Listen to Lucille’s interview!
Ms. Lucille Jackson, the youngest of ten siblings, hails from Muskogee, Oklahoma and arrived in the East Bay 58 years ago. Her family first lived in the Alameda projects, and when their church moved to Oakland, they followed. Residing in parts of East Oakland from then on, Ms. Jackson lived on 68th Avenue (deep East) for six years, then on 38th Avenue (Fruitvale district), and she has lived in Maxwell Park since 1974. She worked for the telephone company for thirty-six years and retired in 1998.
Ms. Jackson’s four children refer to her as an activist. She says she took after her grandfather, who helped blacks in Oklahoma vote in 1939. Today, Ms. Lucille volunteers at a senior center in East Oakland three days a week and is the leader of a “healthy living” class. She loves her Maxwell Park neighborhood especially because it is centralized and surrounded by all she has ever needed.
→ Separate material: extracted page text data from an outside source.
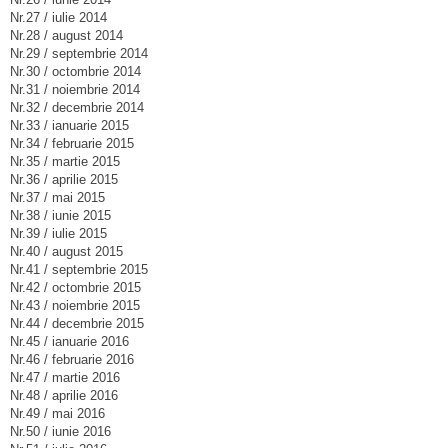
Nr.27 / iulie 2014
Nr.28 / august 2014
Nr.29 / septembrie 2014
Nr.30 / octombrie 2014
Nr.31 / noiembrie 2014
Nr.32 / decembrie 2014
Nr.33 / ianuarie 2015
Nr.34 / februarie 2015
Nr.35 / martie 2015
Nr.36 / aprilie 2015
Nr.37 / mai 2015
Nr.38 / iunie 2015
Nr.39 / iulie 2015
Nr.40 / august 2015
Nr.41 / septembrie 2015
Nr.42 / octombrie 2015
Nr.43 / noiembrie 2015
Nr.44 / decembrie 2015
Nr.45 / ianuarie 2016
Nr.46 / februarie 2016
Nr.47 / martie 2016
Nr.48 / aprilie 2016
Nr.49 / mai 2016
Nr.50 / iunie 2016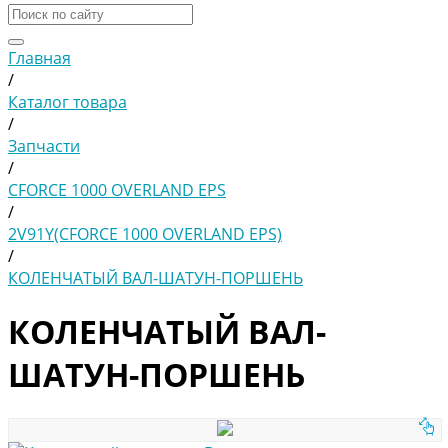
Главная
/
Каталог товара
/
Запчасти
/
CFORCE 1000 OVERLAND EPS
/
2V91Y(CFORCE 1000 OVERLAND EPS)
/
КОЛЕНЧАТЫЙ ВАЛ-ШАТУН-ПОРШЕНЬ
КОЛЕНЧАТЫЙ ВАЛ-
ШАТУН-ПОРШЕНЬ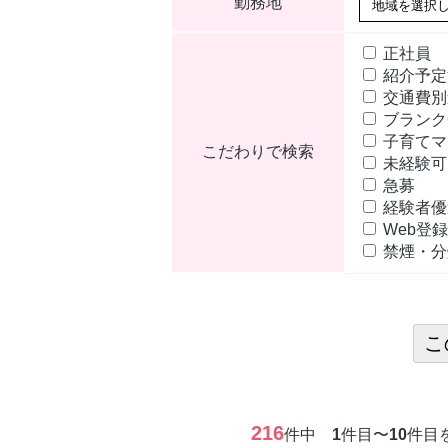
勤務地
正社員
紹介予
交通費別
ブランク
子育てマ
こだわりで検索
未経験
急募
経験者
Web登録
禁煙・
216
件中
1
件目〜
10
件目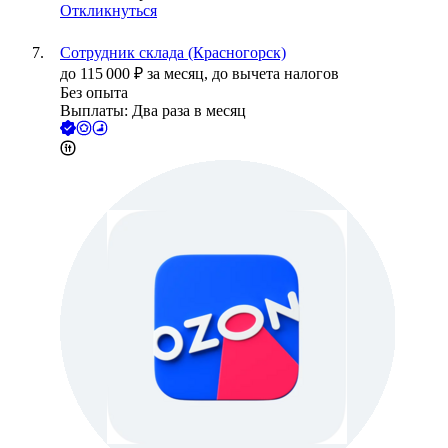
Откликнуться
Сотрудник склада (Красногорск)
до
115 000
₽
за месяц,
до вычета налогов
Без опыта
Выплаты: Два раза в месяц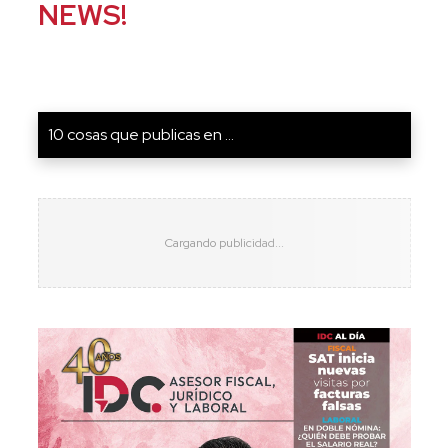
NEWS!
10 cosas que publicas en ...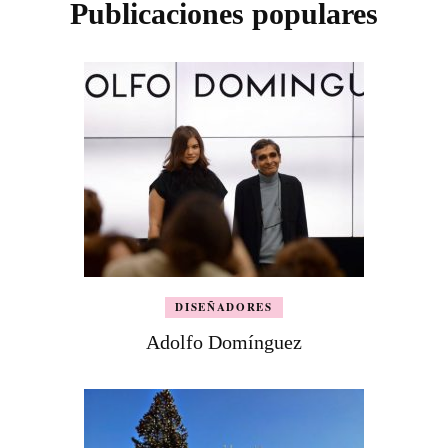
Publicaciones populares
DISEÑADORES
Adolfo Domínguez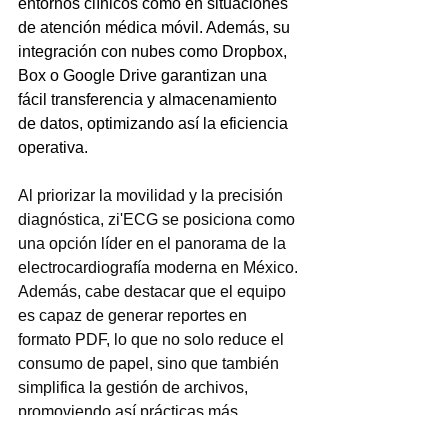
entornos clínicos como en situaciones 
de atención médica móvil. Además, su 
integración con nubes como Dropbox, 
Box o Google Drive garantizan una 
fácil transferencia y almacenamiento 
de datos, optimizando así la eficiencia 
operativa.
Al priorizar la movilidad y la precisión 
diagnóstica, zi'ECG se posiciona como 
una opción líder en el panorama de la 
electrocardiografía moderna en México. 
Además, cabe destacar que el equipo 
es capaz de generar reportes en 
formato PDF, lo que no solo reduce el 
consumo de papel, sino que también 
simplifica la gestión de archivos, 
promoviendo así prácticas más 
sostenibles y una mayor eficiencia en 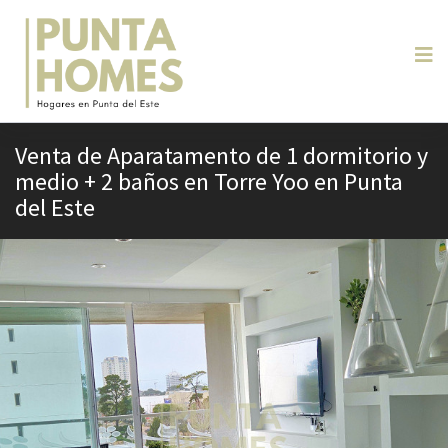
Venta de Aparatamento de 1 dormitorio y
medio + 2 baños en Torre Yoo en Punta
del Este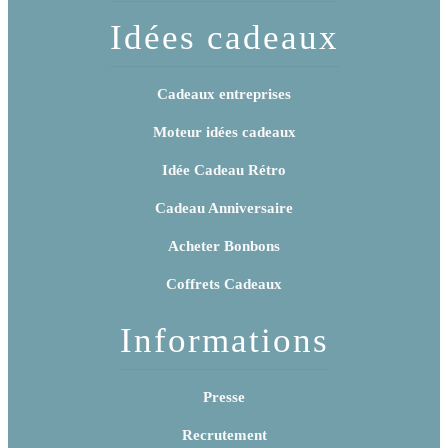
Idées cadeaux
Cadeaux entreprises
Moteur idées cadeaux
Idée Cadeau Rétro
Cadeau Anniversaire
Acheter Bonbons
Coffrets Cadeaux
Informations
Presse
Recrutement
She feels as though she is in the middle of everything and is very happy to be in her community, and she wants to stay put.
Ms. Jackson says she is just now really learning the meaning of the word gentrification. For her, it signifies “moving people out that really don’t want to move and don’t have much choice.” Although the term is new for her, her experience with gentrification is not. She remembers when a realtor would frequently come to her home to ask her to sell her house. This woman came about five Saturdays until Lucille told her, “Why should I move? When I move from this place, the undertaker will be taking me. Do you understand now that I’m not moving?” That was the last time she heard from the woman.
Ms. Jackson shares pictures of herself Martin Luther King Jr. rally, of her “healthy living” class, her friends, her siblings, and her children. “Oakland—it has so much to offer,” she says. “I really wouldn’t want to leave it for no other reason.”